Data records:
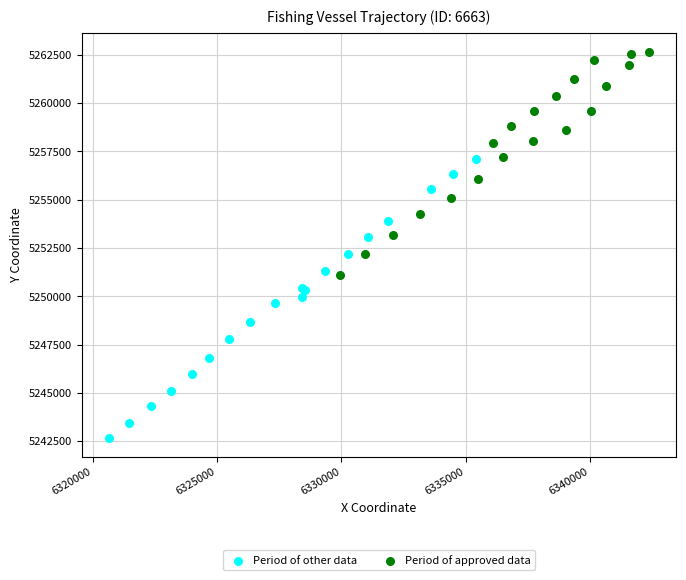

Which series contains the highest Y value?

Period of approved data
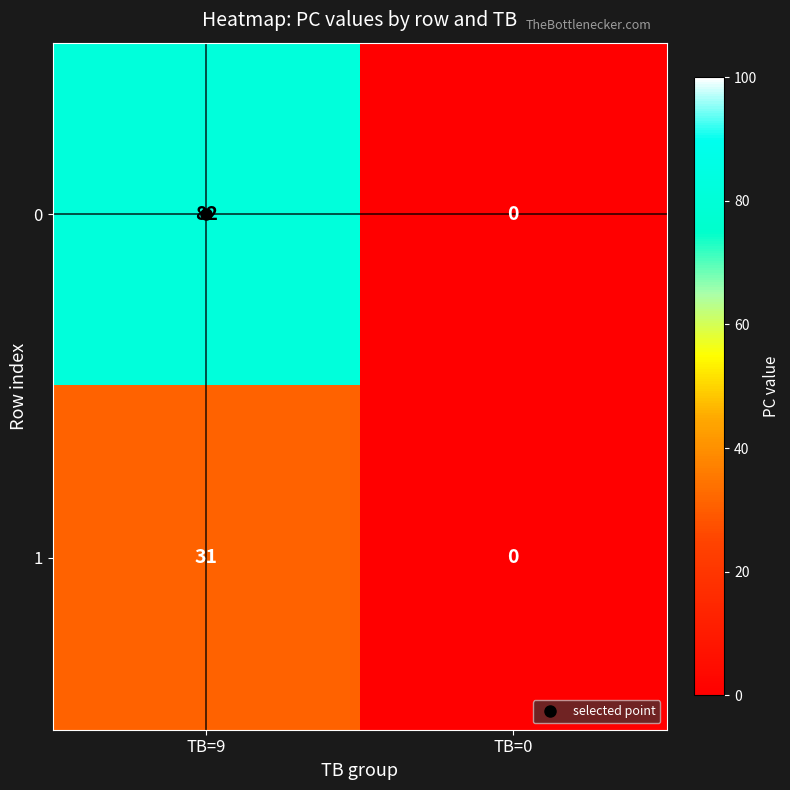

Is it true that 0 equals 82 at TB=9?

True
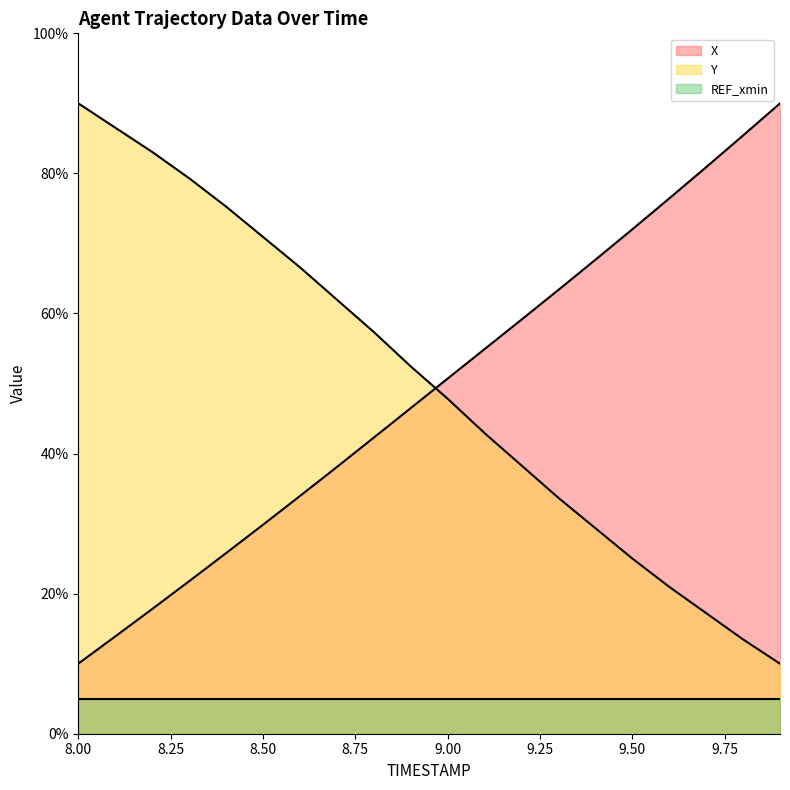

True or false: X has more than 0 points higher than both neighbors.

False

What you will do:
Return the rows unchanged, from the line containing "True or false: X" through the end of the rows, including both ends.

Response to this exercise:
True or false: X has more than 0 points higher than both neighbors.

False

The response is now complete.